Stewart Eden’s fighting grin was on his lips. “If that’s all that’s bothering you, boy,” he said in his whispering chuckle, “why, I can take care of that right now. Eskow, can you raise Thetis on the communicator?”

“Why—yes, sir. But they can’t reach us in time—”

“Of course they can’t. Get them on the communicator, that’s all I ask.” While Bob worked the controls of the deep-sea TBS, my uncle carefully printed a long message on the back of a chart of Eden Deep.

It took long minutes, while the pursuing shadow gained on the overloaded motors of our sea-car; but finally Bob raised his head and reported. “Contact with Thetis, sir,” he sang out.

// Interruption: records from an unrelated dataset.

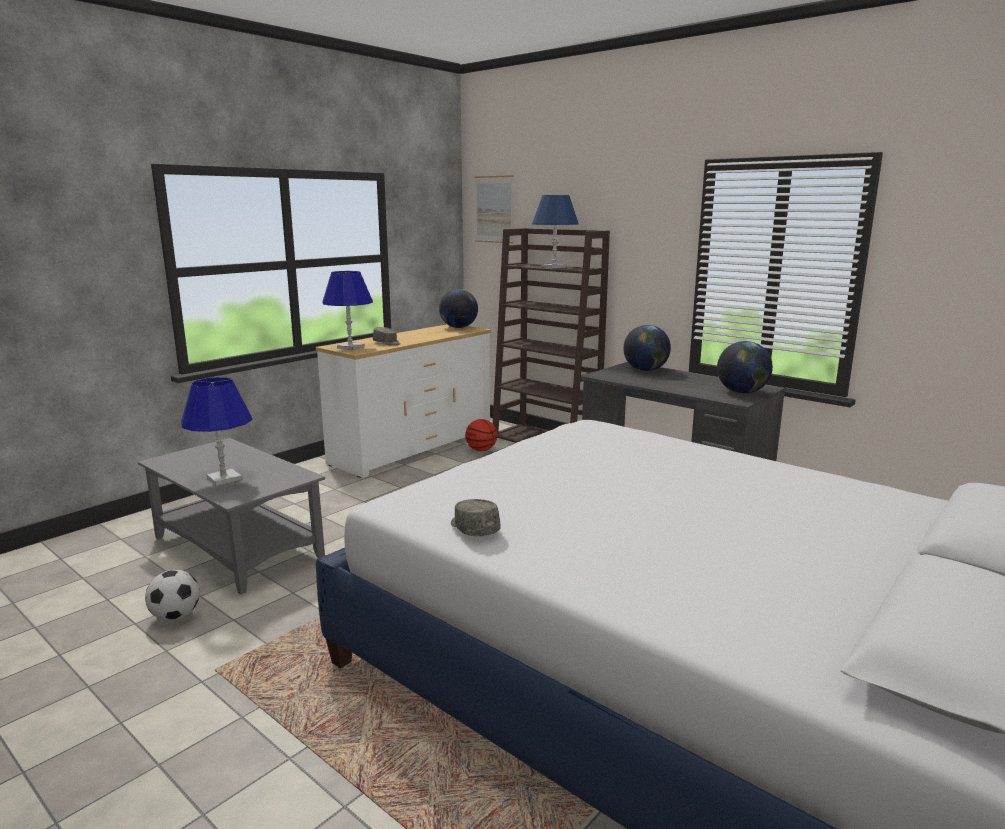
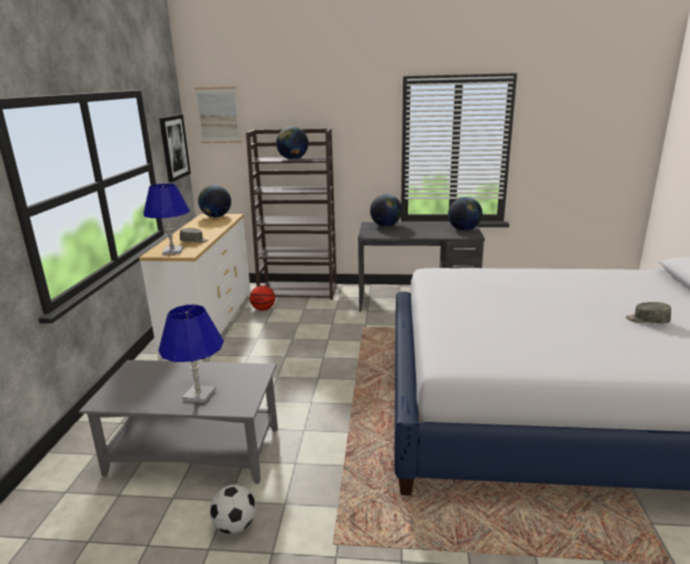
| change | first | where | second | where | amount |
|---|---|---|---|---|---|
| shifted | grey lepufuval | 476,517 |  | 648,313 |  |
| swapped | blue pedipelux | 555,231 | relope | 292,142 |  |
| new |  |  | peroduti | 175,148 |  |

“Good enough,” chuckled my uncle. “Here’s the message.”

Bob took it from him, scanning the first line. “There’s no addressee, sir,” he said. “Who shall I send it to?”

“Route it to all interested parties, boy! Don’t wait—you’ve got to get it out before Hallam Sperry catches up with us! One little ram from his sea-car and we’ll open up like an oyster in Deep-Sea Dave’s!”

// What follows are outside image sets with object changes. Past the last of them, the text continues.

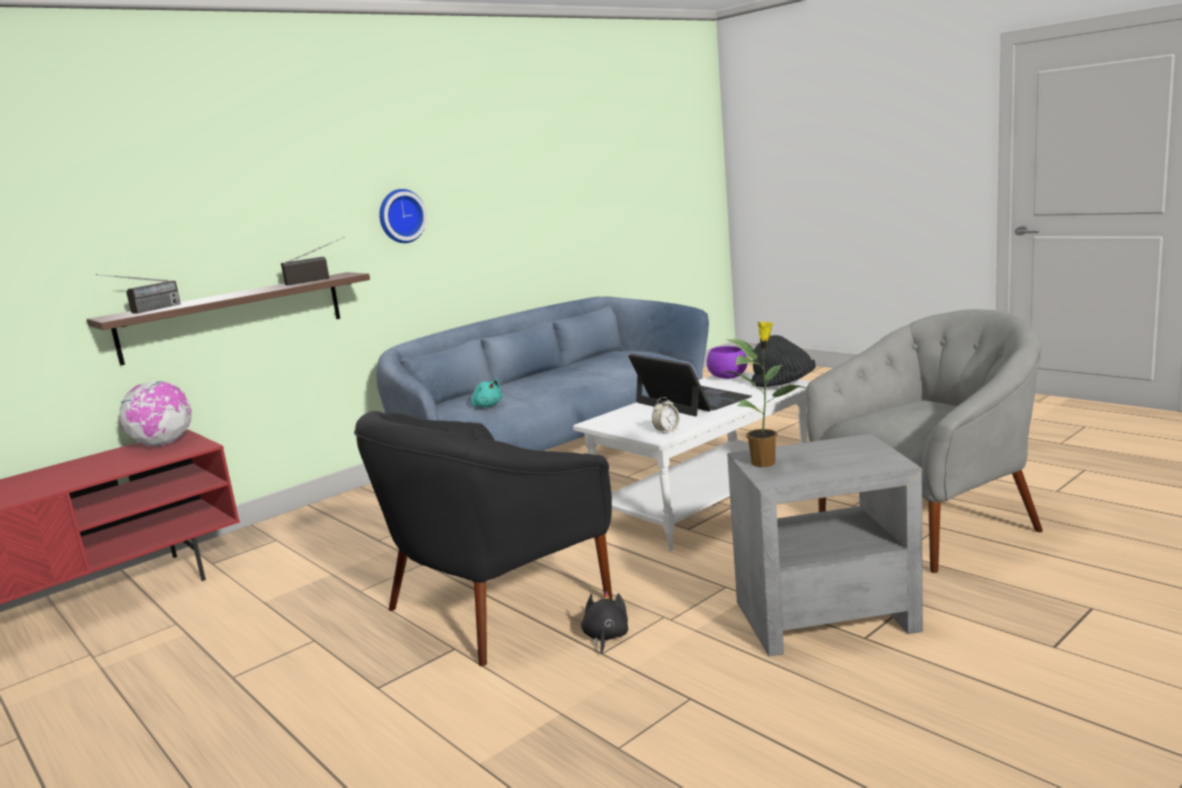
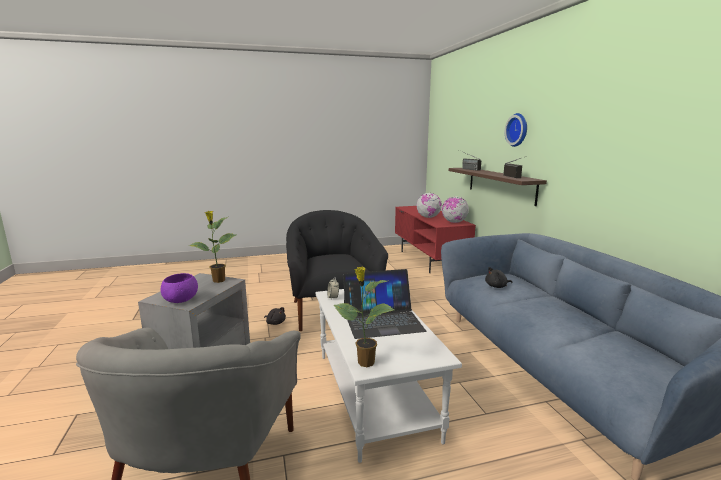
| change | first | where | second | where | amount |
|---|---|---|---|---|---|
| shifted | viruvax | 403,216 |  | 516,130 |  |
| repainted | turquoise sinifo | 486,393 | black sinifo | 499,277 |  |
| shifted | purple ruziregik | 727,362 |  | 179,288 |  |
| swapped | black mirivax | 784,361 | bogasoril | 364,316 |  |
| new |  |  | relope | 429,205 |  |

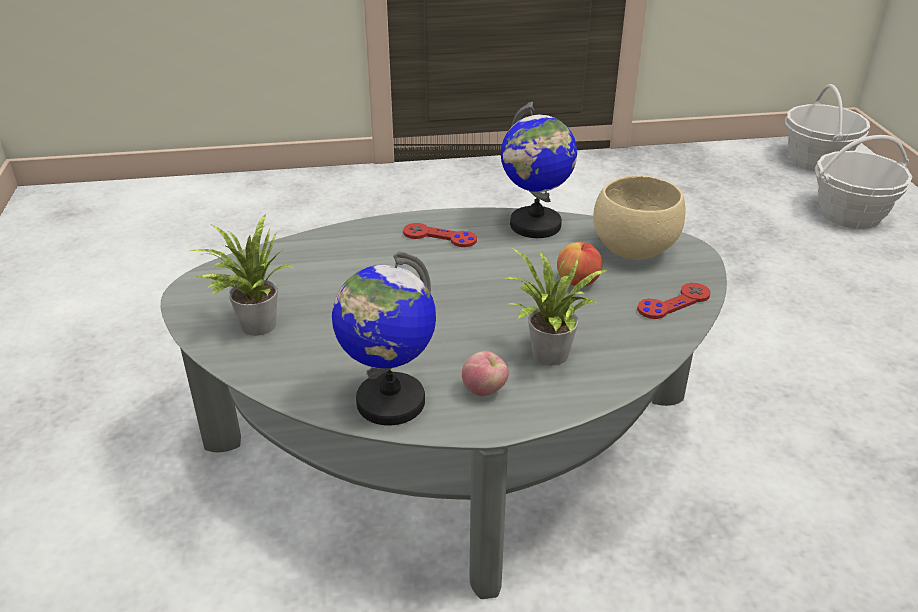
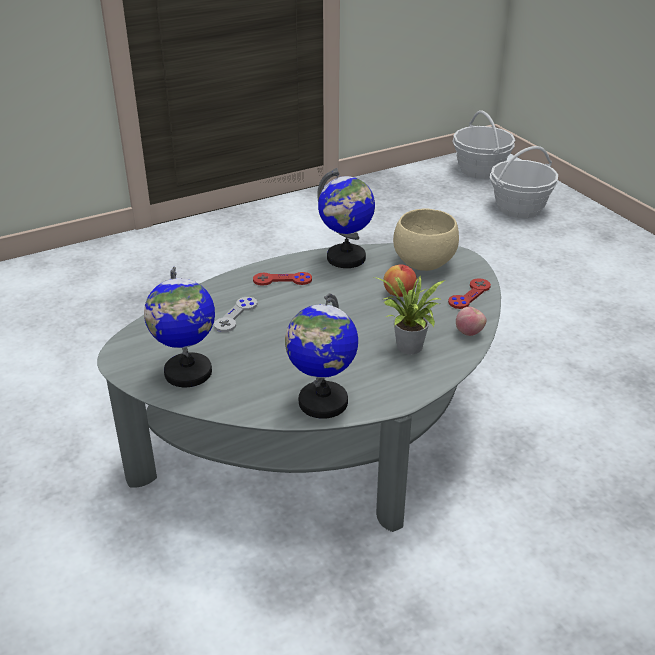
| change | first | where | second | where | amount |
|---|---|---|---|---|---|
| swapped | bogasoril | 240,274 | relope | 179,326 |  |
| shifted | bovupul | 485,373 |  | 471,321 |  |
| new |  |  | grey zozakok | 235,314 |  |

Bob looked puzzled, but as his eyes traveled farther down the message he first stared disbelievingly, then grinned to match my uncle’s lean, wolfish expression. “Aye-aye, sir!” he said joyously, and bent to the communicator.

I leaned over his shoulder as his racing fingers tapped out the message. It began:

“To whom it may concern. This is Stewart Eden calling. We are being pursued, and will shortly be rammed and sunk, by a sea-car operated by or under the control of Hallam Sperry, who was accomplice to the sabotage of my experimental very-deep sea-car which was sunk in Eden Deep. Sperry now has possession of one of the two existing models of a sea-car constructed of a new form of Edenite armor which makes it possible to attain any depth of water that exists anywhere on earth. With this armor, it will be possible to mine Eden Deep, at the bottom of which is located an enormous field of uranium ore. I, Stewart Eden, hereby give and transfer all of my right, tide and interest in the process for manufacturing this new armor to the world at large, irrevocably and forever. The formula for manufacture is as follows: A generator capable of maintaining a K-87 magnetostriction field is connected in series to—”

The rest was technical. But the effect was plain:

My uncle Stewart had robbed Hallam Sperry of his super-Edenite by giving it to the world! Gone were the billions that his process would have brought him and me—gone perhaps were our very lives—but Hallam Sperry would not be able to exploit the Deeps single-handed!